_Records supplied_
● ● ● ● ● ● ●

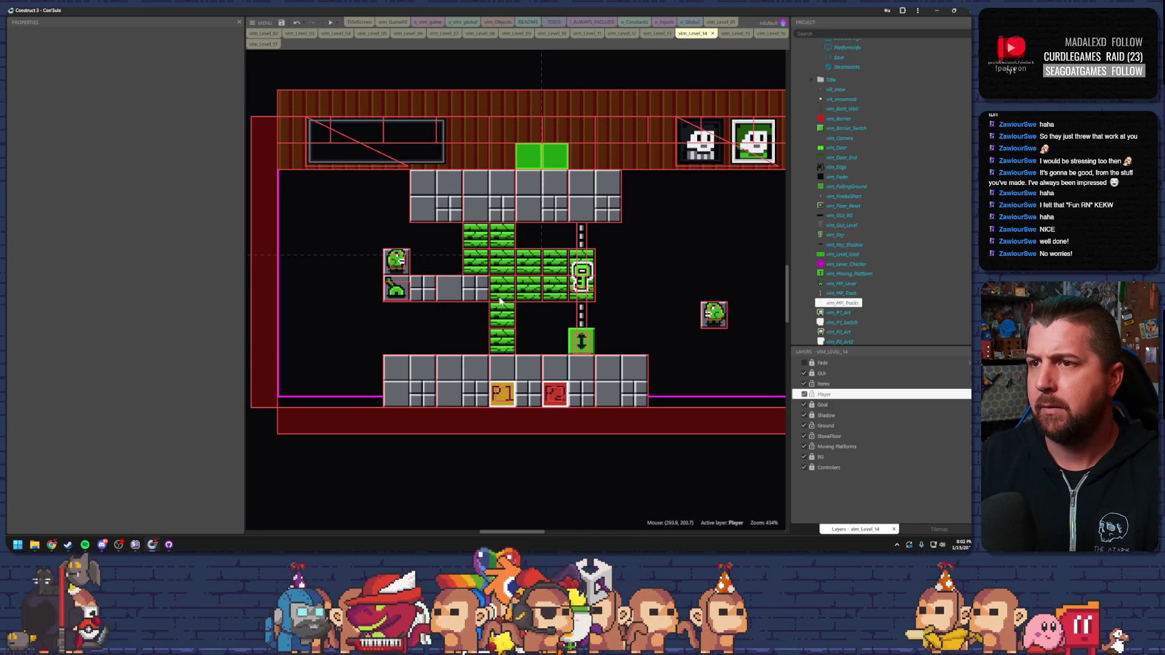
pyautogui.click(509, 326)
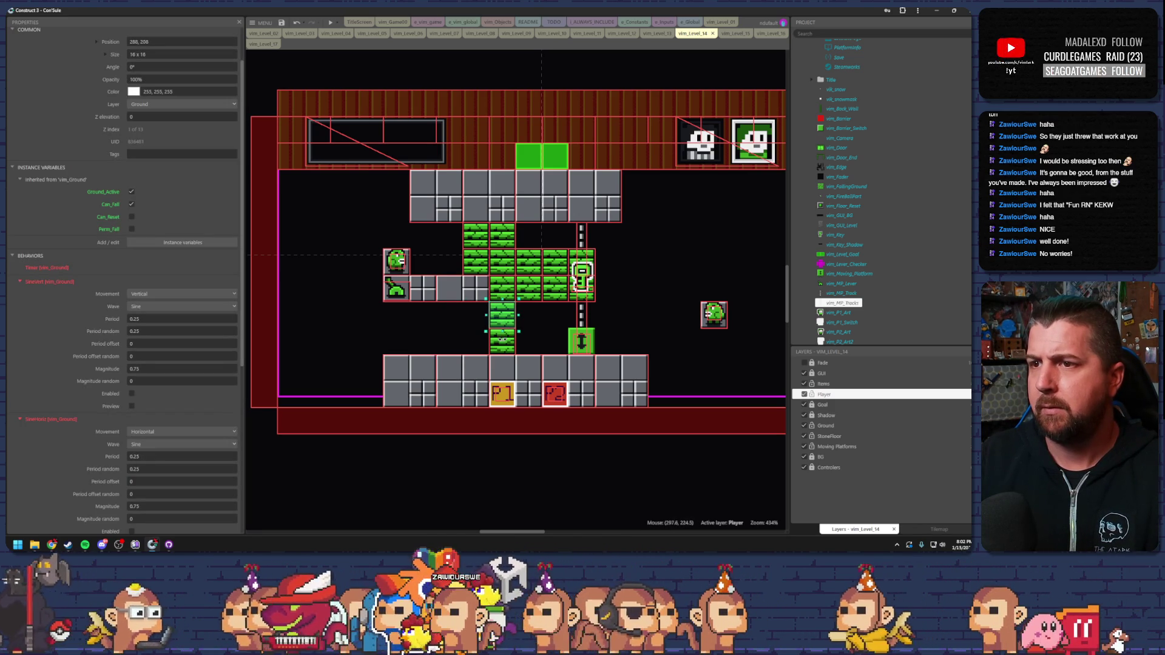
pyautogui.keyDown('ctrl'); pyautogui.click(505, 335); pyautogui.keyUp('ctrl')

● ● ● ● ● ● ●

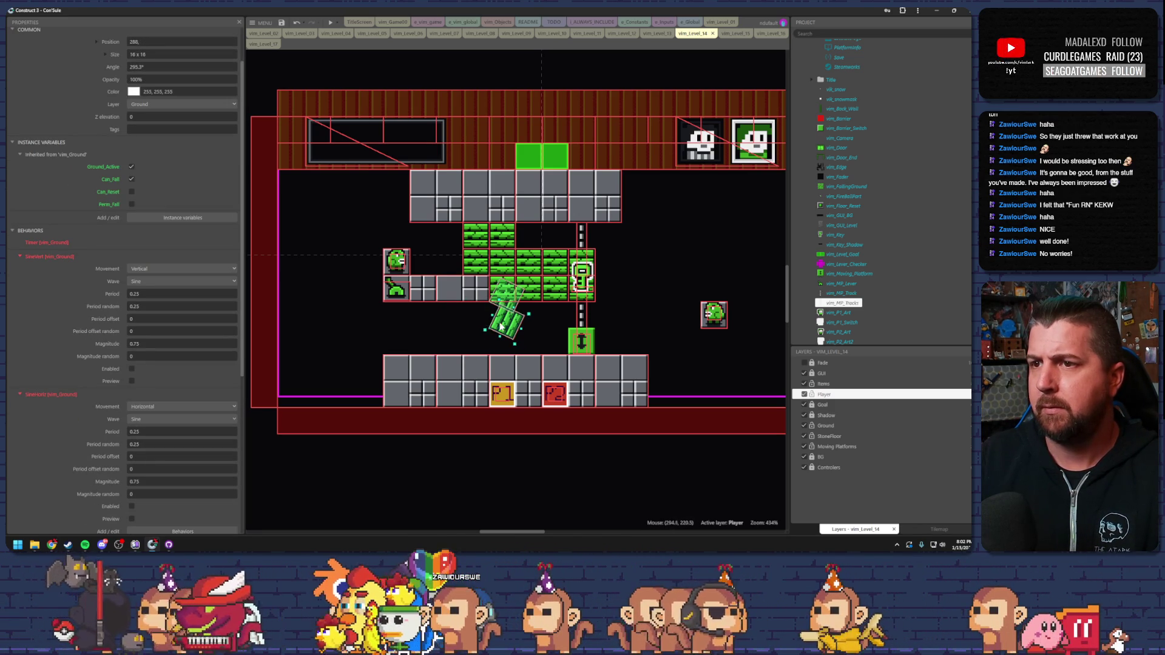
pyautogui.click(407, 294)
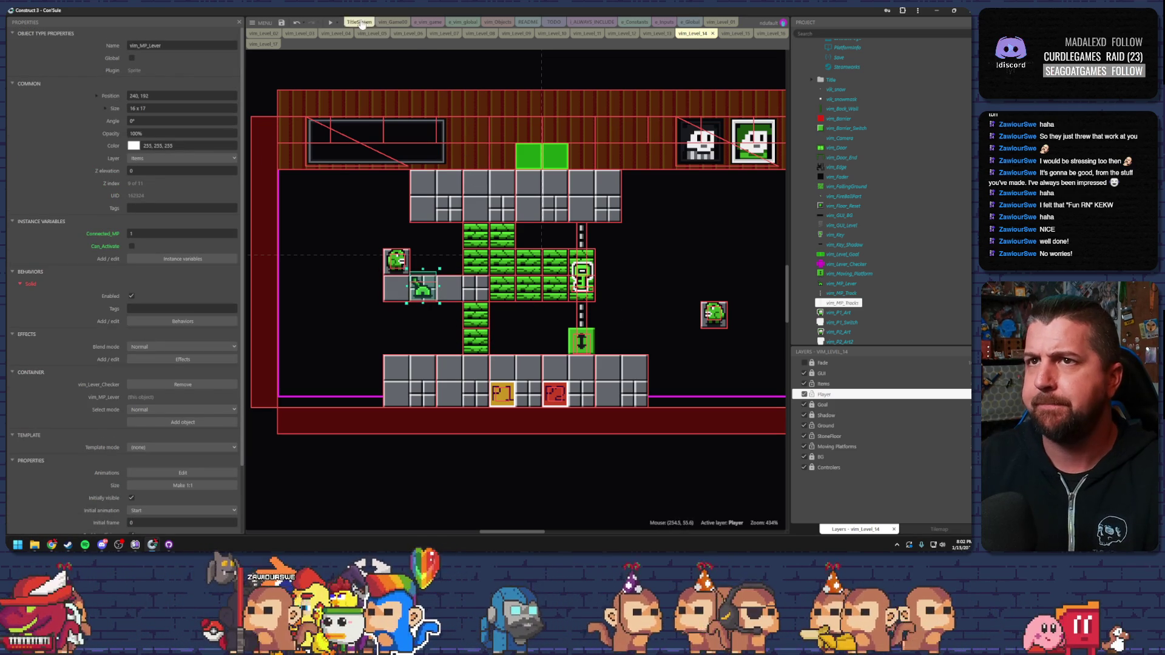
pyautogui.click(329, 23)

● ● ● ● ● ● ●

_What needs to be done_
Find the line with "pyautogui.click(509, 326)" and the line with "pyautogui.keyDown('ctrl'); pyautogui.click(505, 335);" in the records above. Copy both and all lines between them exactly, without pictures.

_Response for this exercise_
pyautogui.click(509, 326)
pyautogui.keyDown('ctrl'); pyautogui.click(505, 335); pyautogui.keyUp('ctrl')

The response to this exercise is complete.